▶ _Sección del documento_:
□ □ □ □ □ □ □

Dejando de lado aquellas conjeturas que, más allá de las crisis, siempre prometen “un mundo feliz”, existen actualmente expectativas, en ciertos casos excesivamente entusiastas, sobre el rumbo del mundo hacia escenarios en los que la inteligencia artificial, las tecnologías emergentes y la biotecnología implicarán un cambio de paradigma.

Sin duda que el mundo se está aproximando a posibilidades de elaboraciones cada vez más asombrosas o sobrehumanas. Pero, supongamos por un momento que se alcanza la posibilidad de que a través de la IA se reduzca el margen de error de la diplomacia frente a determinados conflictos en los que se hallan en liza intereses de poderes preeminentes, ¿admitirán dichos actores una “indicación inteligente” (relativamente) contraria o inconveniente para sus intereses o ganancias?

Winston Churchill, un realista en política mundial, sentenciaba que jamás una potencia permitiría que una organización internacional adoptara decisiones por ella. En el escenario del siglo XXI podríamos hacer casi la misma sentencia: “Jamás una potencia preeminente permitirá que la IA o una ‘diplomacia artificial inteligente’ adopte decisiones por ella”.

Para considerar que ello no vaya a ser necesariamente así deberían producirse transformaciones en el ser humano, pero aquí rige la incertidumbre: no estamos en condiciones de asegurar si esos cambios podrán llevarse adelante ni qué consecuencias tendrían si se llevaran adelante. En política internacional, el realismo, con todos sus defectos, “no juega a los dados”, es decir, no se plantea escenarios desconocidos.

Los especialistas no desestiman los riesgos que podría traer la IA, pero pareciera que el tema central que les “ocupa y “preocupa” es, de nuevo, la ciberguerra y la ciberseguridad, es decir, cuestiones “menos futuristas”. En un artículo divulgado en la Review of International Studies publicada en mayo de 2024, Mark Lacy plantea un escenario en el que una combinación “híbrida” de actores estatales y no estatales fuera capaz de organizar actos de guerra informática.

Más allá de lo dicho en párrafos anteriores, el tema resulta inquietante frente a aquello que Avi Jorisch, el autor de Next. Una breve historia del futuro (2024), denomina “Repúblicas digitales”, es decir, países que intentan funcionar sobre la base de una conectividad prácticamente total de la sociedad y la economía, por caso, Estonia o Japón. Sin embargo, estos sensibles avances nacionales e internacionales podrían colapsar ante aquel tipo de ataques “híbridos” (de hecho, Estonia ya los ha sufrido).

□ □ □ □ □ □ □

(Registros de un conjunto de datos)
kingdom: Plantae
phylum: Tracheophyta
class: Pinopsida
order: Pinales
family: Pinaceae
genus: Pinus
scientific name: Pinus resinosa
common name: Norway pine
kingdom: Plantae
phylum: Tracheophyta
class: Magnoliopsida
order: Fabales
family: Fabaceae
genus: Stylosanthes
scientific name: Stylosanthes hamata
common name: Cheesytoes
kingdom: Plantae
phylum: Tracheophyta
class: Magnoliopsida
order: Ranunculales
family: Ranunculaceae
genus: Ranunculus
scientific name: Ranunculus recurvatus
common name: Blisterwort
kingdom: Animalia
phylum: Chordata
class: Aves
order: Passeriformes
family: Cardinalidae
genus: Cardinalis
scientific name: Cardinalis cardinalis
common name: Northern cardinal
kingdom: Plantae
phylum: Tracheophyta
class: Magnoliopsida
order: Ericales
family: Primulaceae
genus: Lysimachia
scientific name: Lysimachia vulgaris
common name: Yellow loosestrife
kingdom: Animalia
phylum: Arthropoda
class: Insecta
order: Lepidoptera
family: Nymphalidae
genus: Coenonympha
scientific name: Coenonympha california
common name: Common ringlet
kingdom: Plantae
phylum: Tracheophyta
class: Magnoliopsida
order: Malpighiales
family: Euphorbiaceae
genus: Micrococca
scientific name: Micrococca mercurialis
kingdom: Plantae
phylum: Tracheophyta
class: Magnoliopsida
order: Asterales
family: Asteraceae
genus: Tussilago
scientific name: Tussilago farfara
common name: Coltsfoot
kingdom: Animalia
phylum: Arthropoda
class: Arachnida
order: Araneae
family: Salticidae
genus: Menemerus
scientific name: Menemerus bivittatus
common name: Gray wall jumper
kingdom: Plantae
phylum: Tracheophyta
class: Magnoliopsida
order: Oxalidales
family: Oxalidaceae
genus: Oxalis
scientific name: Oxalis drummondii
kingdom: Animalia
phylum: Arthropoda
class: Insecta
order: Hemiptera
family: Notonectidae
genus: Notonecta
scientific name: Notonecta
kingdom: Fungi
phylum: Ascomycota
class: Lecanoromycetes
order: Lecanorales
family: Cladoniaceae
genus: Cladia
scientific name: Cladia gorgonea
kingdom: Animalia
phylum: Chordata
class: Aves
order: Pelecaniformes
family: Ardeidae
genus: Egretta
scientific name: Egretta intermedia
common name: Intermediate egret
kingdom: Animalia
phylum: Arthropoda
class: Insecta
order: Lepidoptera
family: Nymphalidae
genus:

□ □ □ □ □ □ □

▶ _Lo que se pide_:
- A) Traduce al inglés esta oración del texto sobre la IA y la política internacional: "Winston Churchill, un realista en política mundial, sentenciaba que jamás una potencia permitiría que una organización internacional adoptara decisiones por ella."
- B) Prosigue el texto sobre la IA y la política internacional a partir de su último párrafo.

▶ _Las respuestas_:
- A) Winston Churchill, a realist in world politics, declared that a power would never allow an international organization to make decisions for it.

- B)
En cuanto a hipótesis relativas con la posibilidad de una suerte de régimen o condominio estratégico bipolar entre China y Estados Unidos, las posibilidades de un “bipolarismo estable” están muy asociadas a la principal exigencia de Pekín ante Estados Unidos: reconocimiento y respeto estratégico, no la contención estratégica-militar y la presión económica-tecnológica que aplica Washington.

Se estima que en los próximos años la relación se mantendría sin cambios. Pero si China no consigue aquellos objetivos y se reafirma la política de contención estadounidense (intentando medidas que debió haber llevado adelante hace más de dos décadas cuando el país asiático se hallaba en despliegue), China podría dar un paso frente al que hoy muestra reluctancia: firmar con Rusia un Tratado de Reaseguro que estipule que cada parte apoyará a la otra si fuera atacada por Estados Unidos o por la OTAN, según uno de los escenarios que planteó el experto Mat Burrows antes de la invasión rusa a Ucrania.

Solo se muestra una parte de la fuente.